> INSTRUCTION: Convert all of the data below into a numbered list, omitting any blank lines.
── SUPPLIED RECORDS
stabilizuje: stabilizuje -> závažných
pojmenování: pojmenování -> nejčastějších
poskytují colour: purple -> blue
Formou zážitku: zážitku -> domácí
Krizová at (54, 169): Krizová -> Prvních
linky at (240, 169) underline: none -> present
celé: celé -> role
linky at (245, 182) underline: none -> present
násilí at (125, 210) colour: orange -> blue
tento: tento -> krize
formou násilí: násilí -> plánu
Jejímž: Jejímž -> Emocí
────
> OUTPUT:
1. stabilizuje: stabilizuje -> závažných
2. pojmenování: pojmenování -> nejčastějších
3. poskytují colour: purple -> blue
4. Formou zážitku: zážitku -> domácí
5. Krizová at (54, 169): Krizová -> Prvních
6. linky at (240, 169) underline: none -> present
7. celé: celé -> role
8. linky at (245, 182) underline: none -> present
9. násilí at (125, 210) colour: orange -> blue
10. tento: tento -> krize
11. formou násilí: násilí -> plánu
12. Jejímž: Jejímž -> Emocí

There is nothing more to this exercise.